[Collected data]
____
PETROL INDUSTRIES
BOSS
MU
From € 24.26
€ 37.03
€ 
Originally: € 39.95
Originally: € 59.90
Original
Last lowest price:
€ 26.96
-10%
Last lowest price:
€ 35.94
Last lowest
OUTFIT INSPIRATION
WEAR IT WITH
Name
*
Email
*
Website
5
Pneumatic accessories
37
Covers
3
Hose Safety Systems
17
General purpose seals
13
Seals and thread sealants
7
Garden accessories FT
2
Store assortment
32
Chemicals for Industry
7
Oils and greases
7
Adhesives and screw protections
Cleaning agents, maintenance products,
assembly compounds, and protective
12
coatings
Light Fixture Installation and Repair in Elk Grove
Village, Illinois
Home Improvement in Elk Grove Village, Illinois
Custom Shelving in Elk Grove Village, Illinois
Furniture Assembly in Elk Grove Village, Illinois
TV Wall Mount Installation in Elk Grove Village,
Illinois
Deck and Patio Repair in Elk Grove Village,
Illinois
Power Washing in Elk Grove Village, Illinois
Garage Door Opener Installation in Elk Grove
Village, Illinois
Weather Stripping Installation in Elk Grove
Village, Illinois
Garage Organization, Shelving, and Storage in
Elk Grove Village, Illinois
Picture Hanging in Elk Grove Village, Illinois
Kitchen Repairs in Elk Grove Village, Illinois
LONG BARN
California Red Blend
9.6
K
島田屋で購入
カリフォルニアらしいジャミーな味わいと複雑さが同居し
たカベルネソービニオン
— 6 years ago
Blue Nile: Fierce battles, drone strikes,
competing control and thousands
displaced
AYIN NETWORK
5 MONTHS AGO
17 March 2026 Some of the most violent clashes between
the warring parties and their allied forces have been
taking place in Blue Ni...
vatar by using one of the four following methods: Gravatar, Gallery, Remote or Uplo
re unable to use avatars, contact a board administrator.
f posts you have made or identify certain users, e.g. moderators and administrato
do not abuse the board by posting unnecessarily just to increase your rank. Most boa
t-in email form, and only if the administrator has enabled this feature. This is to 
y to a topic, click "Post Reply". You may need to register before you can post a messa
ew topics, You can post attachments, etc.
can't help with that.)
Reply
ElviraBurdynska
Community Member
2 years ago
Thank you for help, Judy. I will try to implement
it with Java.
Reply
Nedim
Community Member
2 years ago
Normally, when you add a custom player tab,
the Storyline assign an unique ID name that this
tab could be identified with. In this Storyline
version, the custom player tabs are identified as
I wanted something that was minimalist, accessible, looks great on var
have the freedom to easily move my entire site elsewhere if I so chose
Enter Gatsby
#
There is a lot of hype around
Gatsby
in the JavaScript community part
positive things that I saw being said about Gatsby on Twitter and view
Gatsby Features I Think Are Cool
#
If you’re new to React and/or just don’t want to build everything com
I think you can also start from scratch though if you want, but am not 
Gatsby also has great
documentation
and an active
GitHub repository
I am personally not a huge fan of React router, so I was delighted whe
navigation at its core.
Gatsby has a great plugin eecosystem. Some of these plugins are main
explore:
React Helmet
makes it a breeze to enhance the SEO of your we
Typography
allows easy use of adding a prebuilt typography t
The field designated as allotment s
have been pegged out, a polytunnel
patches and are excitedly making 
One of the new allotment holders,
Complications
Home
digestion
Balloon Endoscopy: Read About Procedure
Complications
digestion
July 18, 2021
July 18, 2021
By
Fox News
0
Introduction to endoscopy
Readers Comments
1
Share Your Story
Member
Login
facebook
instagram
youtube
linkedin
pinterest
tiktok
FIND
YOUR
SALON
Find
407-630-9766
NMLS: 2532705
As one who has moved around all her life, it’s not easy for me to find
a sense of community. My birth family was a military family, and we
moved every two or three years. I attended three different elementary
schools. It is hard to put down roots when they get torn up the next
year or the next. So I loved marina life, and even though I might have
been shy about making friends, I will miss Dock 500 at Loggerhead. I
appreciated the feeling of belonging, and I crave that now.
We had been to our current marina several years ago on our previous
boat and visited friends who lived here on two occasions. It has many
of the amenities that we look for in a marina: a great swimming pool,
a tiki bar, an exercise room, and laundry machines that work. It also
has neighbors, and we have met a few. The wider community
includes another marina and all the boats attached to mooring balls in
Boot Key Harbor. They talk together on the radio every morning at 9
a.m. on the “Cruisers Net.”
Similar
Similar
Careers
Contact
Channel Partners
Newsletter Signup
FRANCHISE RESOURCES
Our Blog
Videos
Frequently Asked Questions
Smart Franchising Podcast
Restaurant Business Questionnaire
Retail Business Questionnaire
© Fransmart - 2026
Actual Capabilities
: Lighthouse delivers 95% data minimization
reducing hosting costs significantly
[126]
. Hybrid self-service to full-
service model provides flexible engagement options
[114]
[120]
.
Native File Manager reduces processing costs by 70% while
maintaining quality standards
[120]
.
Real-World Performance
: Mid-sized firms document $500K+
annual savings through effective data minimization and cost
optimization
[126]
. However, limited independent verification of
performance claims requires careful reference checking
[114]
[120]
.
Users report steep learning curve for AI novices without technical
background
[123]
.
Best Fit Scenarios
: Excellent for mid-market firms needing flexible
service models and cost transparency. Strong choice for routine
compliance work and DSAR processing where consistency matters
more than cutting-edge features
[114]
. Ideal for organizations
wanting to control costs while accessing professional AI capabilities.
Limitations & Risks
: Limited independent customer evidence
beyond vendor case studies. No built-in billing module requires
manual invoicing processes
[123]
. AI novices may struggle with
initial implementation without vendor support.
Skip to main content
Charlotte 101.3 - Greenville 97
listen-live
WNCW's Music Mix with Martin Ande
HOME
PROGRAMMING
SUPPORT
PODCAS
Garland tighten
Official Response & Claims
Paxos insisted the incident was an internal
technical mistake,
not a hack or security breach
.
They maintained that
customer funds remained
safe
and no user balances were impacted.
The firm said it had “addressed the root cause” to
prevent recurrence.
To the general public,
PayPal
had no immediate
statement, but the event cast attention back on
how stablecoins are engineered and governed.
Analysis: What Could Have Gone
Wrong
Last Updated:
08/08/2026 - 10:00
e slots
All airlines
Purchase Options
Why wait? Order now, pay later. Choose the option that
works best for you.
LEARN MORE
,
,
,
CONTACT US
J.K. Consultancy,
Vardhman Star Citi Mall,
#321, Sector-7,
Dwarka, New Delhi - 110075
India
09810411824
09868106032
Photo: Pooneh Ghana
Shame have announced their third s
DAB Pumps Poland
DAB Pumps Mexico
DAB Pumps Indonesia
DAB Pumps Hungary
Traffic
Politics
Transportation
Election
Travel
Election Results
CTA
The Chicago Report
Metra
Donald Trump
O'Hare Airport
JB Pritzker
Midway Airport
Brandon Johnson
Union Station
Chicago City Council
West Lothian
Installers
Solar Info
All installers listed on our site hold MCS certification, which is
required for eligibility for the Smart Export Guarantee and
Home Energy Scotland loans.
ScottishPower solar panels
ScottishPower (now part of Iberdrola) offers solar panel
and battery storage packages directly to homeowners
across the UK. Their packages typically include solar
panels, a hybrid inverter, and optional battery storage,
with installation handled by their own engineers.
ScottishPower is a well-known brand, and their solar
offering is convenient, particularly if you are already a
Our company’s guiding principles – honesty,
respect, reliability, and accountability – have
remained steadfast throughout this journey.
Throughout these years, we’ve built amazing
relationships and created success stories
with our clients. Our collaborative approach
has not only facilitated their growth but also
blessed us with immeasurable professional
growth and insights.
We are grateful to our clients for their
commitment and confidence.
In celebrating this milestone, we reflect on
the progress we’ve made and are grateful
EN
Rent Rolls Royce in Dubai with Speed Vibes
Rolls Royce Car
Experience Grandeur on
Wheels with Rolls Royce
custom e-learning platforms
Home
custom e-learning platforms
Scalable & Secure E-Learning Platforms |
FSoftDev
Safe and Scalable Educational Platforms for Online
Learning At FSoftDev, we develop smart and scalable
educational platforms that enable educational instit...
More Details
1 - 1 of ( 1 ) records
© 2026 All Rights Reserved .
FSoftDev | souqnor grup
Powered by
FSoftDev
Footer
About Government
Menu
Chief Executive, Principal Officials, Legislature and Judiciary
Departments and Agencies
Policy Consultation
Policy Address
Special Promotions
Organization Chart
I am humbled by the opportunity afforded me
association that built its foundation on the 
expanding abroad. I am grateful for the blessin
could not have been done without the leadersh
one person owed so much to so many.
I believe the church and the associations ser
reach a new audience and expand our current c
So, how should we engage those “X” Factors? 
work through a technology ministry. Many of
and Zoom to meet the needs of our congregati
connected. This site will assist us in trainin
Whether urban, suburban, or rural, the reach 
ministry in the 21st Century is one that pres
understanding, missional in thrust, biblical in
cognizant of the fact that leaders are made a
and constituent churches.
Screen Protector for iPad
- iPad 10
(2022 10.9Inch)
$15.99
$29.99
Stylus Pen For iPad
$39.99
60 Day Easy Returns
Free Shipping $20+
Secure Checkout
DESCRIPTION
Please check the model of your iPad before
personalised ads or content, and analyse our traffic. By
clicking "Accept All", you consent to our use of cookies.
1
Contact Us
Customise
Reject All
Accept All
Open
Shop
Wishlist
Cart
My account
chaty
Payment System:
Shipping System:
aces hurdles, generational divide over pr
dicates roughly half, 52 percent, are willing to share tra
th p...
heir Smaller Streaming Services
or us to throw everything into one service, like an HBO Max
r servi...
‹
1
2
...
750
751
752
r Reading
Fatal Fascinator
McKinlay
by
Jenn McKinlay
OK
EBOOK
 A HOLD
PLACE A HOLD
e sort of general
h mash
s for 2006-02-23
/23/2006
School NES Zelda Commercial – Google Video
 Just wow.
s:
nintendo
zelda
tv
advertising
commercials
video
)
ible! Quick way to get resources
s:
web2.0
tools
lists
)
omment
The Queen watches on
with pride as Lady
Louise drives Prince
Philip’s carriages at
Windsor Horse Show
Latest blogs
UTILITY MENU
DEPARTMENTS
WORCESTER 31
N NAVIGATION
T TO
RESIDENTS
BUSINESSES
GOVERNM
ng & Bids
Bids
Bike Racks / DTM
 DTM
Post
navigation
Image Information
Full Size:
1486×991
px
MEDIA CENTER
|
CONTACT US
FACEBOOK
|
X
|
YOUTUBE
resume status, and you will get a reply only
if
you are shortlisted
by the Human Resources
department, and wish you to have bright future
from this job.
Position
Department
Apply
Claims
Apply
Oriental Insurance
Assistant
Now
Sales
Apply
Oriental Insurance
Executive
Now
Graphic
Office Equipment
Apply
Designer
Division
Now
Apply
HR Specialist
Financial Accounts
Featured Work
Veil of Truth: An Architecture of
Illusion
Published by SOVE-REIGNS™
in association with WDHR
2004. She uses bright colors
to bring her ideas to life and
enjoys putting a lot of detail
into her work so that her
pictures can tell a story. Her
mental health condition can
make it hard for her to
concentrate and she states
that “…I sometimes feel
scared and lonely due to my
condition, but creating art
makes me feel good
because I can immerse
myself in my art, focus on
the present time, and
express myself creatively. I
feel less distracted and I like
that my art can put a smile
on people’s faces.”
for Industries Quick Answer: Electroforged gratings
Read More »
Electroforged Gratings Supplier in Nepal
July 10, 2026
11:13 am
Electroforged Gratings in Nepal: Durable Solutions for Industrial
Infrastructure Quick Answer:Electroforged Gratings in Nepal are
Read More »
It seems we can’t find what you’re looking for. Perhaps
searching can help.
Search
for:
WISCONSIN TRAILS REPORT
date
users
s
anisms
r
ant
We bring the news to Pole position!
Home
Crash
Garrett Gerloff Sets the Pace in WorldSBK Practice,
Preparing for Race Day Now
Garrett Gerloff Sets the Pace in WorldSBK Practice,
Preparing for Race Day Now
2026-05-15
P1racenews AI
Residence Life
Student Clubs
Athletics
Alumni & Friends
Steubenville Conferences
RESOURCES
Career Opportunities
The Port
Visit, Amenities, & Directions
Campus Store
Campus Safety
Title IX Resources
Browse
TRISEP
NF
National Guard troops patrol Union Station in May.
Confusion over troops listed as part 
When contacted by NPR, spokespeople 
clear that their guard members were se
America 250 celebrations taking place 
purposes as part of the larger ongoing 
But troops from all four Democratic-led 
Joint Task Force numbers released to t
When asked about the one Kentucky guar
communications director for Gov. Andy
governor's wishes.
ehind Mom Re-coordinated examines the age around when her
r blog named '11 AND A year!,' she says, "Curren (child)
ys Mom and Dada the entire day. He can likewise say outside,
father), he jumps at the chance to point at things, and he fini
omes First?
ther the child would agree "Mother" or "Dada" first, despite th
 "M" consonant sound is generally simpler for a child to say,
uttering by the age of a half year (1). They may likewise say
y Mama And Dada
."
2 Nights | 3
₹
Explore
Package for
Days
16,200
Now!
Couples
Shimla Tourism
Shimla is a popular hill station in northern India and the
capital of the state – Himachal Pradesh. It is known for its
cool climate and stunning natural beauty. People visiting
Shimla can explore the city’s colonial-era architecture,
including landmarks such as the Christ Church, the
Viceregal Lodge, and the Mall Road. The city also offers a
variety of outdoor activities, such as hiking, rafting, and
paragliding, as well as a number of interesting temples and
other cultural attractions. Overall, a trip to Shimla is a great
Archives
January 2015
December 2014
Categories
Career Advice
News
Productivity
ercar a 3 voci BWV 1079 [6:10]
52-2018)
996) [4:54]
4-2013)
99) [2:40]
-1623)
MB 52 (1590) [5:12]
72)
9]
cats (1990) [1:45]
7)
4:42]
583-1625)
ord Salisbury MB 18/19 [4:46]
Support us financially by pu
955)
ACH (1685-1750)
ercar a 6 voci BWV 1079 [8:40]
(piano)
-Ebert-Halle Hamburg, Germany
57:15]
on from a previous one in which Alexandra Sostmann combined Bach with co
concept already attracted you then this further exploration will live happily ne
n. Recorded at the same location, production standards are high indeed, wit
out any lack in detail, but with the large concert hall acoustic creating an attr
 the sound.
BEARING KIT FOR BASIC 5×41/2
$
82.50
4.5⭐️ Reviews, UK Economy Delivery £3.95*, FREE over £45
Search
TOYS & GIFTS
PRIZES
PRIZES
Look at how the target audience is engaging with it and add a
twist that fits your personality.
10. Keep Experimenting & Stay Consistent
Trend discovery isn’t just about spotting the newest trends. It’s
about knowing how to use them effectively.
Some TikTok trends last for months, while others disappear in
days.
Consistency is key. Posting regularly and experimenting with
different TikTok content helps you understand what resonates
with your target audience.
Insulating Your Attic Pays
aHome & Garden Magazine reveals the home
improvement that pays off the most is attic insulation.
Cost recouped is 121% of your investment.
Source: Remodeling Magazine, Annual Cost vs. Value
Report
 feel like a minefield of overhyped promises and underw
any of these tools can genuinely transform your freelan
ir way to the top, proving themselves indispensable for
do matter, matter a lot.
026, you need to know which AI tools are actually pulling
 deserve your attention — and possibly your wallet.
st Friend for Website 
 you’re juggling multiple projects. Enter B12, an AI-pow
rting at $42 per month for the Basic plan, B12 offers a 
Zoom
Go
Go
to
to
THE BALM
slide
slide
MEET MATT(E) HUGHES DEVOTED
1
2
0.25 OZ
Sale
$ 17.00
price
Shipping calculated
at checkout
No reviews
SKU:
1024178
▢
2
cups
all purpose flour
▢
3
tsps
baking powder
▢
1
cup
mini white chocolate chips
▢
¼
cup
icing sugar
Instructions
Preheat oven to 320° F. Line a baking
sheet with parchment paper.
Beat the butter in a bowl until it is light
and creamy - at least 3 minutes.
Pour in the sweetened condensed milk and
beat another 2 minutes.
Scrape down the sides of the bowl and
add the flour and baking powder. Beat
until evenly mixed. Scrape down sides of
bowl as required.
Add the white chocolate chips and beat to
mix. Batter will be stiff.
____
YOUR GOAL -> Please give the material from its first line up to and including the line with "Cleaning agents, maintenance" as a numbered list, leaving out any blank lines.

TASK RESULT ->
1. PETROL INDUSTRIES
2. BOSS
3. MU
4. From € 24.26
5. € 37.03
6. € 
7. Originally: € 39.95
8. Originally: € 59.90
9. Original
10. Last lowest price:
11. € 26.96
12. -10%
13. Last lowest price:
14. € 35.94
15. Last lowest
16. OUTFIT INSPIRATION
17. WEAR IT WITH
18. Name
19. *
20. Email
21. *
22. Website
23. 5
24. Pneumatic accessories
25. 37
26. Covers
27. 3
28. Hose Safety Systems
29. 17
30. General purpose seals
31. 13
32. Seals and thread sealants
33. 7
34. Garden accessories FT
35. 2
36. Store assortment
37. 32
38. Chemicals for Industry
39. 7
40. Oils and greases
41. 7
42. Adhesives and screw protections
43. Cleaning agents, maintenance products,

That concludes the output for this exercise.